→ **ARBEITSAUFTRAG 1**
Schreib aus den Datensätzen alles von der Zeile mit „причин возможности с“ bis hinunter zur Zeile mit „中国飞机巡航钓鱼岛 日八战机出动“ genau ab, beide Zeilen eingeschlossen. Die Bilder lässt du dabei weg.

# Servlet: DoPost wird zweimal aufgerufen



## Ferenjito (10. Feb 2006)

Hi,

Vielleicht kann mir jemand von euch bei folgendem Problem weiterhelfen: 
Ich rufe aus einer Jsp ein Servlet auf, dessen doPost Methode ausgeführt wird, im Anschluss woran dann wieder auf eine weitere Jsp weitergeleitet wird. 
Auf dem Lokalen Server klappt alles wunderbar, nach dem Upload stellt sich das Problem das das besagte Servlet bei manchen Aufrufen nicht einmal sondern ZWEIMAL invoked wird, wie ich in der Logfile feststellen kann, d.h. erst wird doPost zweimal durchgeführt und dann der Redirect an die JSP gesendet. Das ist höchst unerfreulich und unerklärlich.
Ich arbeite übrigens mit Apache Tomcat/5.5.15

Weiss jemand Rat?

Ferenjito


----------



## Bleiglanz (10. Feb 2006)

was für ein Redirect? ein 302?

warum machst du nicht forward?

liefert das jsp reinen html zurück, bei anderen content-types gibts da nämlich ein alten IE Problem?


----------



## Ferenjito (10. Feb 2006)

Ja, das jsp liefert im Prinzip reines HTML, habe Content Type aber nich explizit angegeben.

ich benutze statt forward sendRedirect, damit die URL der jsp angezeigt wird, anstelle dem Servlet-Mapping. Ist das uncool?

Gruß,
Ferenjito


----------



## Bleiglanz (10. Feb 2006)

nö, passt schon

ist auch ein üblicher Trick, um das F5-Browser-Reload bei POST Requests zu umgehen

bist du sicher dass kein Controller oder sonstwas dazwischen steht und die Methode versehenlich zweimal ausgelöst wird?

sicher, dass in den Response.getWriter() absolut nichts geschrieben wurde (sinnlos bei Redirect)

ansonsten fällt mir auch nix ein, Code?


----------

→ **VORLIEGENDE DATEN**
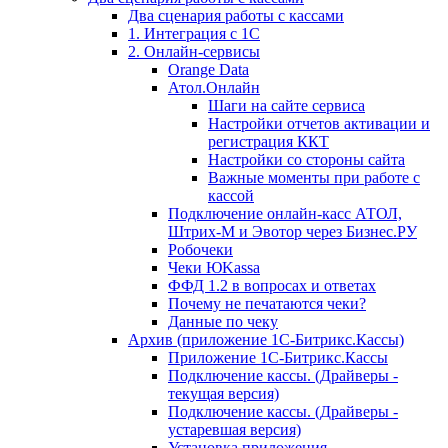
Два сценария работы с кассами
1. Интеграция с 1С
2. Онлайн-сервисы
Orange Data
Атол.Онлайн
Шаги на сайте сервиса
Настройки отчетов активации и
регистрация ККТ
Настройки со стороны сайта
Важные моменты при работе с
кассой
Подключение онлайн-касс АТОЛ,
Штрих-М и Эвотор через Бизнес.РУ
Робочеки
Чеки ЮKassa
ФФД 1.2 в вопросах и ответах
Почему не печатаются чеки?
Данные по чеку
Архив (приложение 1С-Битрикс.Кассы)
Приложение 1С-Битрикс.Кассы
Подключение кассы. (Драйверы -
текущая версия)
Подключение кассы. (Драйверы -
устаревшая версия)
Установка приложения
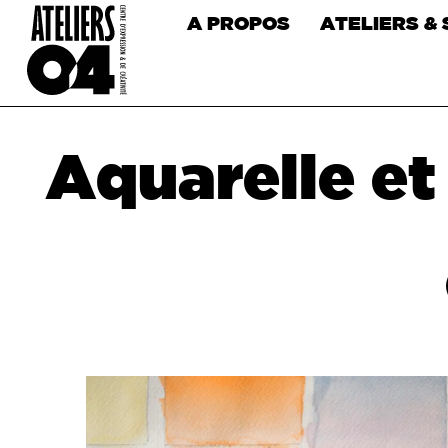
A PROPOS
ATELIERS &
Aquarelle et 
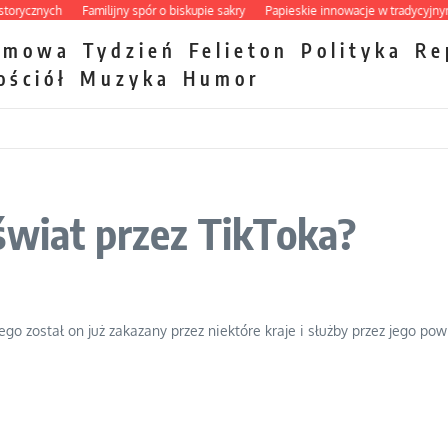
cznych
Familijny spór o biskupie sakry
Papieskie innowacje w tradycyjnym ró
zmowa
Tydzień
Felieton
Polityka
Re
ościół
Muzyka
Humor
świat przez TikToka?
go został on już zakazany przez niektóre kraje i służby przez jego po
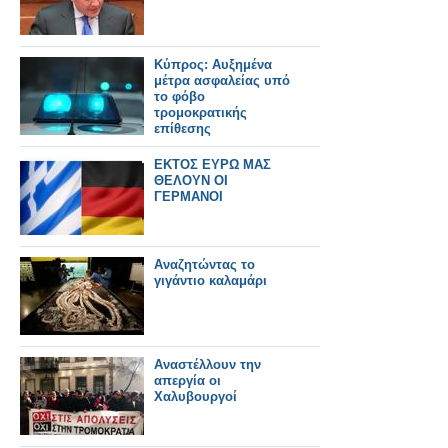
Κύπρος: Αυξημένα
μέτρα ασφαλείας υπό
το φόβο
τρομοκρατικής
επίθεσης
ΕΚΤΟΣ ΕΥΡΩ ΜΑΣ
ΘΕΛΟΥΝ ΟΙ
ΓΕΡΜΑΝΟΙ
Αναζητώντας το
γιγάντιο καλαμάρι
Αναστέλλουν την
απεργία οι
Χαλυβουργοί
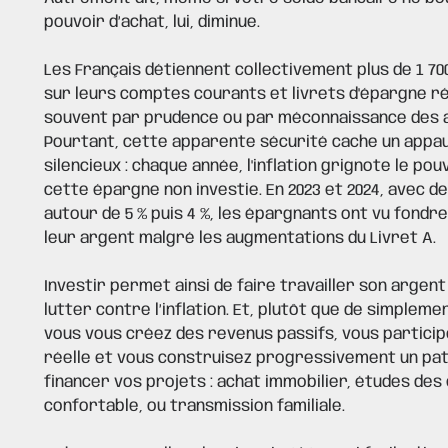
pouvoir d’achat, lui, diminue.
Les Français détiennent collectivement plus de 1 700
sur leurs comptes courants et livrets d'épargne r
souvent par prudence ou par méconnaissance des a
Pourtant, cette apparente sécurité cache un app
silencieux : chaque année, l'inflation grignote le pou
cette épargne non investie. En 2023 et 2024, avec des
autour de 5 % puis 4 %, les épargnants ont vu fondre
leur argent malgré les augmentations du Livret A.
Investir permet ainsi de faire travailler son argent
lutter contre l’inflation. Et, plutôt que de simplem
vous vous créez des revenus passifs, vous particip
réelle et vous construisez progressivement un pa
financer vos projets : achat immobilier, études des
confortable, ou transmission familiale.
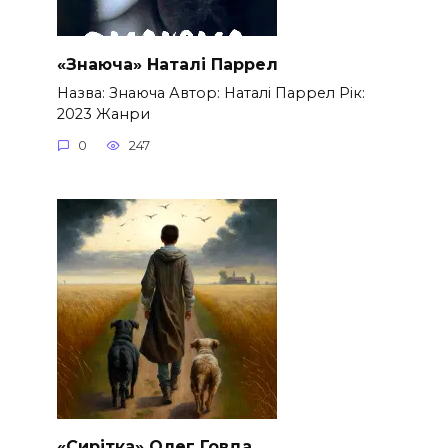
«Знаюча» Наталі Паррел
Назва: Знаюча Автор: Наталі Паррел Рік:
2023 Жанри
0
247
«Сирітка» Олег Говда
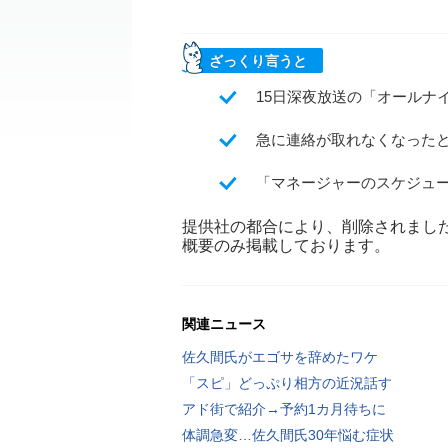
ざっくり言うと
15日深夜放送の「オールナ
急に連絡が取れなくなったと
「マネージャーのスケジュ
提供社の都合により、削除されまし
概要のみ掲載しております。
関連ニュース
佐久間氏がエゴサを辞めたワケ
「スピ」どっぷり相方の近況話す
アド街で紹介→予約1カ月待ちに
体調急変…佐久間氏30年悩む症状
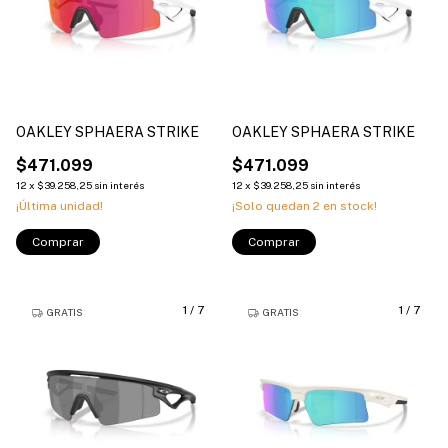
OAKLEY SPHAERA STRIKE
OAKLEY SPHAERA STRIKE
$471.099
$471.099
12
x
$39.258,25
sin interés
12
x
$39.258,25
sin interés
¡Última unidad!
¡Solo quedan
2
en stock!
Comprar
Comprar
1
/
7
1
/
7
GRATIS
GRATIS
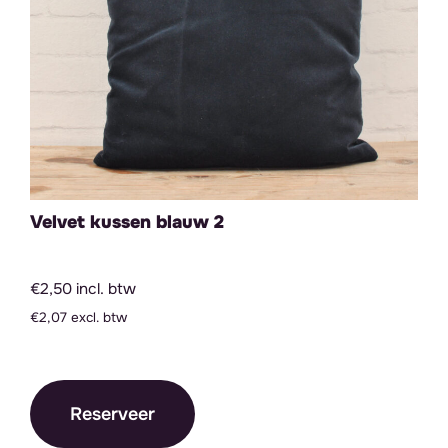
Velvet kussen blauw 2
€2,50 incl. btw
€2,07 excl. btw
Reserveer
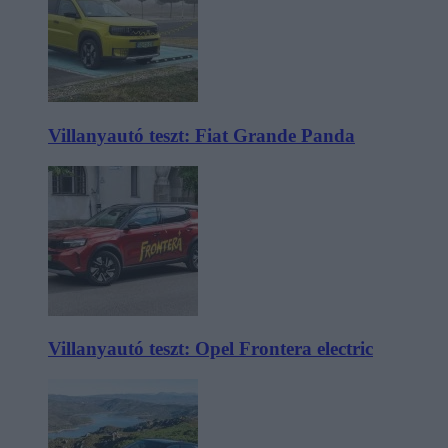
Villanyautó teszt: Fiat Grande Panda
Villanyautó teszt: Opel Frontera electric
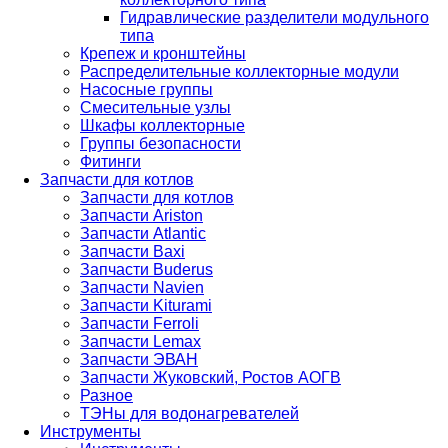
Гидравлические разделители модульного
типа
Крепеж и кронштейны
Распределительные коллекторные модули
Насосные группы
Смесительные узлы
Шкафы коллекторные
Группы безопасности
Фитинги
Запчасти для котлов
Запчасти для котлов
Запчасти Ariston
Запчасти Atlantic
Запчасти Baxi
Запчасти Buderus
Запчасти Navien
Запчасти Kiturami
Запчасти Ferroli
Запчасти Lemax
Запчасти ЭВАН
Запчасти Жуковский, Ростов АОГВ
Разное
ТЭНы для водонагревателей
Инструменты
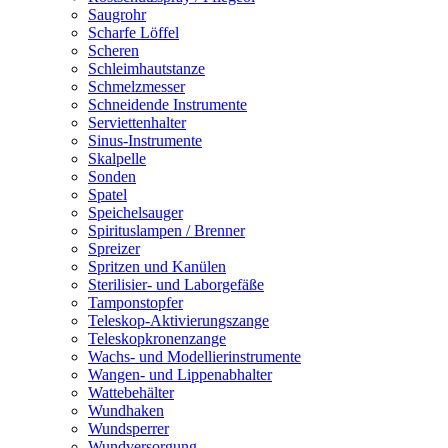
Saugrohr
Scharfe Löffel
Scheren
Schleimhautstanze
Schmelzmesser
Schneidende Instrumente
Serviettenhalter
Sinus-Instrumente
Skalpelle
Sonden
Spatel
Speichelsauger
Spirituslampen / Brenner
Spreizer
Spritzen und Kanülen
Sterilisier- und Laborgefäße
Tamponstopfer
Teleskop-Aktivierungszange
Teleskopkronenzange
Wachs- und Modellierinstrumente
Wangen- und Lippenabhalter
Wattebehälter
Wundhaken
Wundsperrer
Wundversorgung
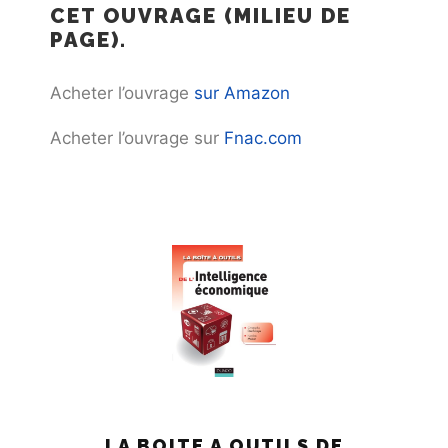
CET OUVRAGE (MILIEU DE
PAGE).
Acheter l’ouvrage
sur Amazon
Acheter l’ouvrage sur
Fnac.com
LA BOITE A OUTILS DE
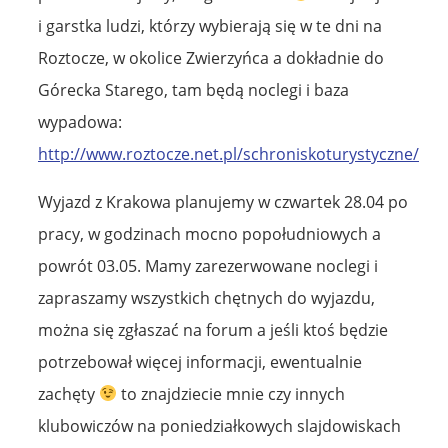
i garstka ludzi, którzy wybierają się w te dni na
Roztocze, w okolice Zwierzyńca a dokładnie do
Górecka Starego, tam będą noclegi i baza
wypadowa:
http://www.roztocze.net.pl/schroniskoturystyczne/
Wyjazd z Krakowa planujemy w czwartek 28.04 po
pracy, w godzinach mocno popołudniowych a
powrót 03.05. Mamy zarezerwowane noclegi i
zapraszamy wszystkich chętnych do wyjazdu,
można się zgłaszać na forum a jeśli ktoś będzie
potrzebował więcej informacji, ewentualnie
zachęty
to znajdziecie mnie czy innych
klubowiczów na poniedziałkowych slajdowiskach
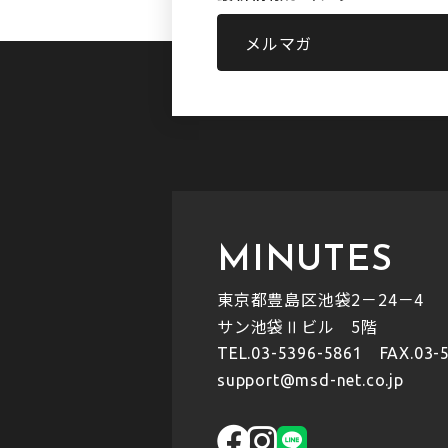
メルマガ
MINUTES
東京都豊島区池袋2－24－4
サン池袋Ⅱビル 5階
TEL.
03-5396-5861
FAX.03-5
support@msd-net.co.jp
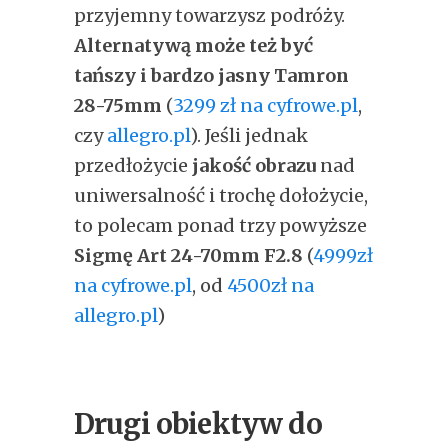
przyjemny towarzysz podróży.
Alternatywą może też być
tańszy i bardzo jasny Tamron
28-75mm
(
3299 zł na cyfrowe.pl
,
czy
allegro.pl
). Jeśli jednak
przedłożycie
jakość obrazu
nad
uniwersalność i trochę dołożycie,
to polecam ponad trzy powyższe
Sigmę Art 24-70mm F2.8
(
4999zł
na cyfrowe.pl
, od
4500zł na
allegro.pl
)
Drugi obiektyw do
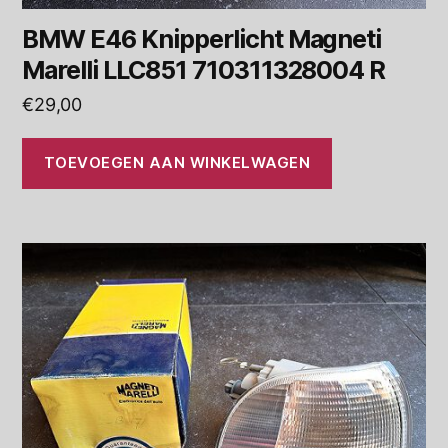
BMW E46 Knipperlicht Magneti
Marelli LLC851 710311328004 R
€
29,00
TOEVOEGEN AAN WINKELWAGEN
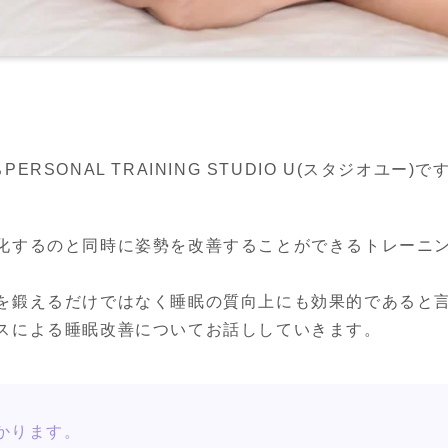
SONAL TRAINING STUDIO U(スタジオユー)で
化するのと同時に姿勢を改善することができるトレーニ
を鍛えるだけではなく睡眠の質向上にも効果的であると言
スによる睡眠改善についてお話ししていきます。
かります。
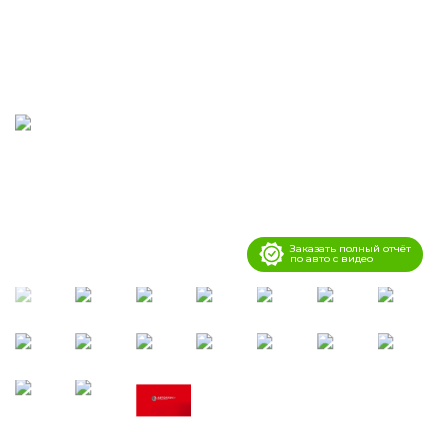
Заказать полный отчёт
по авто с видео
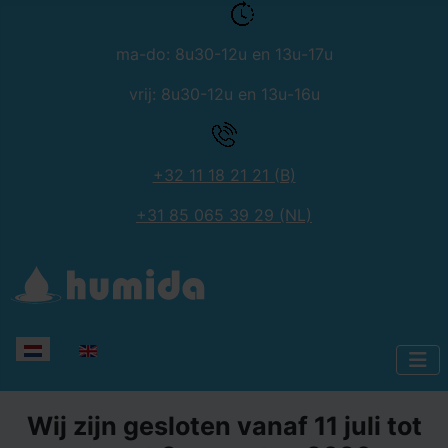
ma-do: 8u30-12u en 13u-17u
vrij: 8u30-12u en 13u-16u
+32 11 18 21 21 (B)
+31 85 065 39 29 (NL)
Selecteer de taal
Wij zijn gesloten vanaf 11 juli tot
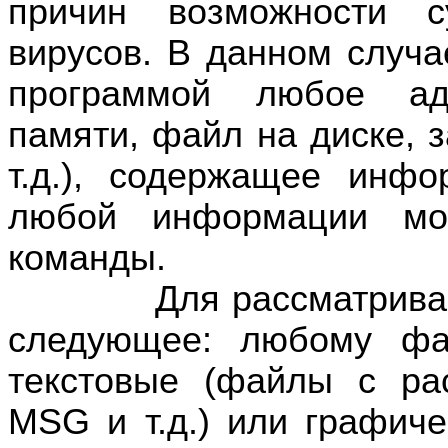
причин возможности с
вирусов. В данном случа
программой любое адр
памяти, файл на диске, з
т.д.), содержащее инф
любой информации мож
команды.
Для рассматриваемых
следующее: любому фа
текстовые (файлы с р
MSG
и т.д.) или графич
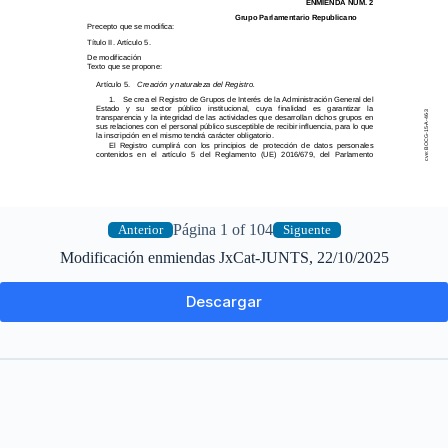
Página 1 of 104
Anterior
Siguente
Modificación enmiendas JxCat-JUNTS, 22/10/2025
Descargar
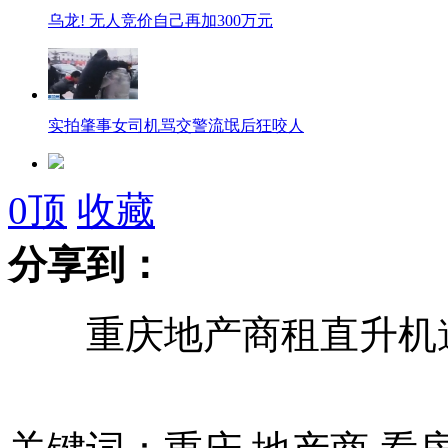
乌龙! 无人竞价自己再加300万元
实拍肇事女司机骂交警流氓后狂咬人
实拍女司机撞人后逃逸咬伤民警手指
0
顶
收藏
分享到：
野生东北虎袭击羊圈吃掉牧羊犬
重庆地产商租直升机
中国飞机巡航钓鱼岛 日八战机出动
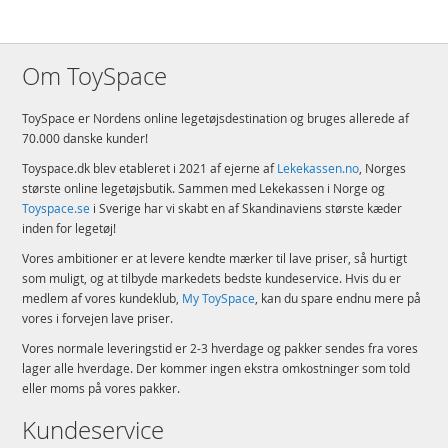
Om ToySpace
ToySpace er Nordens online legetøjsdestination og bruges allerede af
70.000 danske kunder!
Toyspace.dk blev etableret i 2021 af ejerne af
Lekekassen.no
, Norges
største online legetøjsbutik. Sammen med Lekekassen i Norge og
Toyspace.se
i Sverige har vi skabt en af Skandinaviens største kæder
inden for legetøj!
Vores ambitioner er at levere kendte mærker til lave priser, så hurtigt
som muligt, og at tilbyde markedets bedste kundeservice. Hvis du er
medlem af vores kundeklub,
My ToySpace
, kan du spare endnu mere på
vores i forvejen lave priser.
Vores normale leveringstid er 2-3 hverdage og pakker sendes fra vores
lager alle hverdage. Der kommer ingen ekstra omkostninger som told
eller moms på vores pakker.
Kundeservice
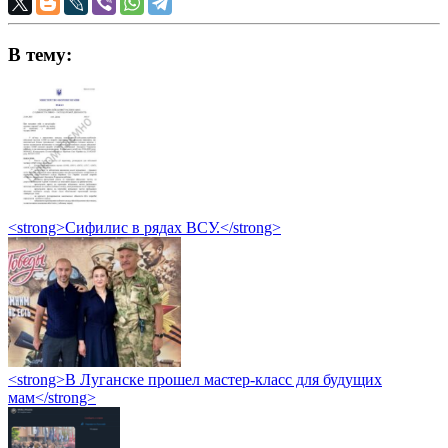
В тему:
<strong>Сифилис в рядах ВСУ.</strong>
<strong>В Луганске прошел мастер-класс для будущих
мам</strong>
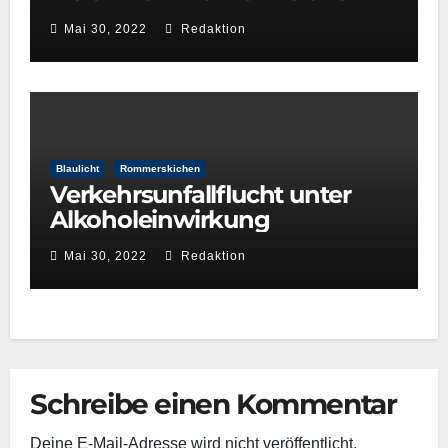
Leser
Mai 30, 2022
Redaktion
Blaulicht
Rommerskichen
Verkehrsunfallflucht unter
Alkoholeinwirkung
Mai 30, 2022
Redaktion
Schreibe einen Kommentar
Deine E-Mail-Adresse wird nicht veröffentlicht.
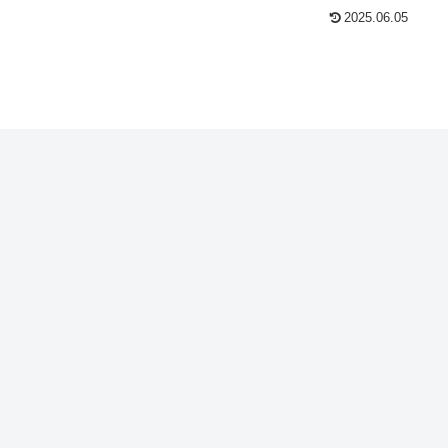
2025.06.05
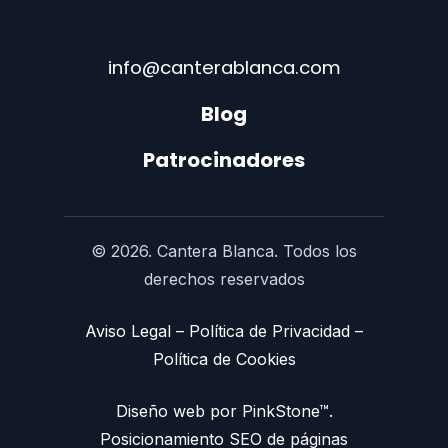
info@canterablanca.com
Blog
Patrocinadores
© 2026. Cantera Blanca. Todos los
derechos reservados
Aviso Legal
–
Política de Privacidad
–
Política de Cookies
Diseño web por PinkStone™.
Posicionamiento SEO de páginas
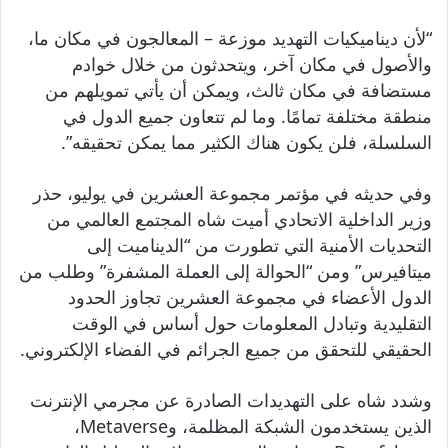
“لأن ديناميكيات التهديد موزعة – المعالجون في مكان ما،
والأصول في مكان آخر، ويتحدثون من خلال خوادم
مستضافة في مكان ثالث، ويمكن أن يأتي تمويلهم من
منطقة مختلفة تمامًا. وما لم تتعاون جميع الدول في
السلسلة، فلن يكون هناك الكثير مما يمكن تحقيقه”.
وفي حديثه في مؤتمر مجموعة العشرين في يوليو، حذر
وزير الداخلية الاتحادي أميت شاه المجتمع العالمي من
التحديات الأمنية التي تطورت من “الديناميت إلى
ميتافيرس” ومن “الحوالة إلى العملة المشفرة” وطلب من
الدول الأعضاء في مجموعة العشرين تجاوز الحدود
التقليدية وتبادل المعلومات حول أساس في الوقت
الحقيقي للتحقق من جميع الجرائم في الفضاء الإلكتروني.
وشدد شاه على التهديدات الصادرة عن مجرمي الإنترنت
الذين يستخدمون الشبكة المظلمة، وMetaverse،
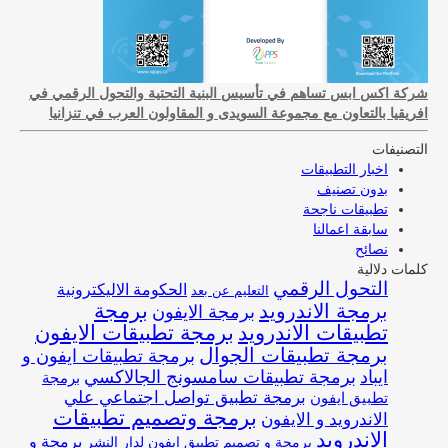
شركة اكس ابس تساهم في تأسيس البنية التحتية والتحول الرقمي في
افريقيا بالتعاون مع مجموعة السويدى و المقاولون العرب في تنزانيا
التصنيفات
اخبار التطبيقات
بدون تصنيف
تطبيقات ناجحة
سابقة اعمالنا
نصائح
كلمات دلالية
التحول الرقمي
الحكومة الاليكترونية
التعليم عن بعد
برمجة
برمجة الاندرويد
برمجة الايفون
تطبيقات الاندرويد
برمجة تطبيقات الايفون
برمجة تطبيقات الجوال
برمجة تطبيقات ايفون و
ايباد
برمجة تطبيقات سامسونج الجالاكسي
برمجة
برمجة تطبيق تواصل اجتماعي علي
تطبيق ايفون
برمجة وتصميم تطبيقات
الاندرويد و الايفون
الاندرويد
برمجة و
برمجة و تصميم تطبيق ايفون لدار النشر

→ **ARBEITSAUFTRAG 2**
Mit welcher Tomcat-Version arbeitet Ferenjito laut dem Forenthread über das zweimal aufgerufene doPost?

→ **SCHRIFTLICHE LÖSUNG 1**
причин возможности с
вирусов. В данном случа
программой любое адр
памяти, файл на диске, з
т.д.), содержащее инф
любой информации мож
команды.
Для рассматриваемых
следующее: любому фа
текстовые (файлы с р
MSG
и т.д.) или графич
Página 1 of 104
Anterior
Siguente
Modificación enmiendas JxCat-JUNTS, 22/10/2025
Descargar
乌龙! 无人竞价自己再加300万元
实拍肇事女司机骂交警流氓后狂咬人
实拍女司机撞人后逃逸咬伤民警手指
0
顶
收藏
分享到：
野生东北虎袭击羊圈吃掉牧羊犬
重庆地产商租直升机
中国飞机巡航钓鱼岛 日八战机出动

→ **SCHRIFTLICHE LÖSUNG 2**
Mit Apache Tomcat/5.5.15.